All experiments that I have done with a red filter on a flashlight have always turned it into a floodlight (it scatters the beam). But what you want is a proper beam with a good throw.
Therefore, you are much better off using a flashlight with red LEDs. Don't waste your time and money fiddling with filters. Three years ago I bought a red flashlight for just £11.42, including a rechargeable li ion battery and charger, and it has an adjustable beam with a zoomlens, so it can make a nice narrow beam with massive throw. You'll never achieve that with a filter placed in front.
However, as I wrote before, I reverted back to a (much weaker) white light because I find it difficult to distinguish features in red light.
Nowadays I just use a (weak, white) headlight (the ones you use for hiking) and because it is handsfree I can observe the birds through my binoculars. This way I don't need much light and still see nocturnal birds reasonably well.

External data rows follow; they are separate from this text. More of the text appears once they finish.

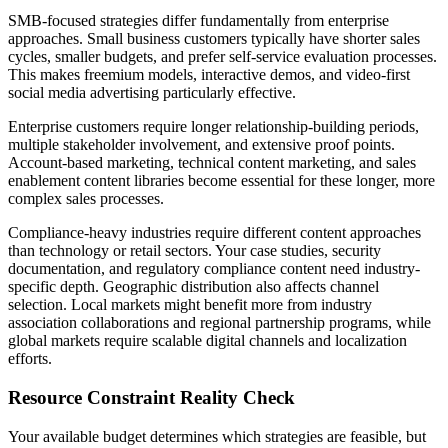
SMB-focused strategies differ fundamentally from enterprise
approaches. Small business customers typically have shorter sales
cycles, smaller budgets, and prefer self-service evaluation processes.
This makes freemium models, interactive demos, and video-first
social media advertising particularly effective.
Enterprise customers require longer relationship-building periods,
multiple stakeholder involvement, and extensive proof points.
Account-based marketing, technical content marketing, and sales
enablement content libraries become essential for these longer, more
complex sales processes.
Compliance-heavy industries require different content approaches
than technology or retail sectors. Your case studies, security
documentation, and regulatory compliance content need industry-
specific depth. Geographic distribution also affects channel
selection. Local markets might benefit more from industry
association collaborations and regional partnership programs, while
global markets require scalable digital channels and localization
efforts.
Resource Constraint Reality Check
Your available budget determines which strategies are feasible, but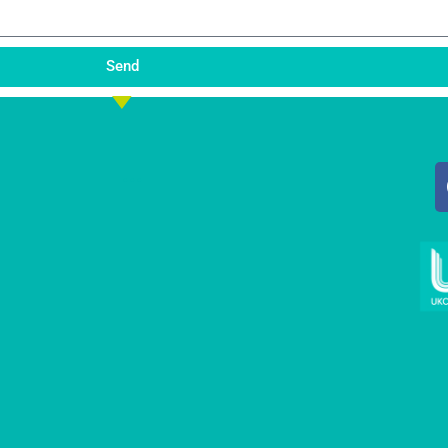
Send
...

I can use a low light level that doesn't seem to disturb the birds much. I have observed nightjars and potoo this way and they just went on with their business, catching moths and kept returning to the same perch. I kept the light level so low that I lost most colour vision, but I still preferred it over red light. Also, with white light you still have the option to switch to a higher level for a few seconds to see the bird's colours, which might disturb the birds, but at least you have this option and you can decide whether this is appropriate or not.
But anyway, red light may work for you, so just get a cheap red LED flashlight online and see if you like it. Even a cheap one will outperform anything that you can achieve with a white flashlight + home-made filter.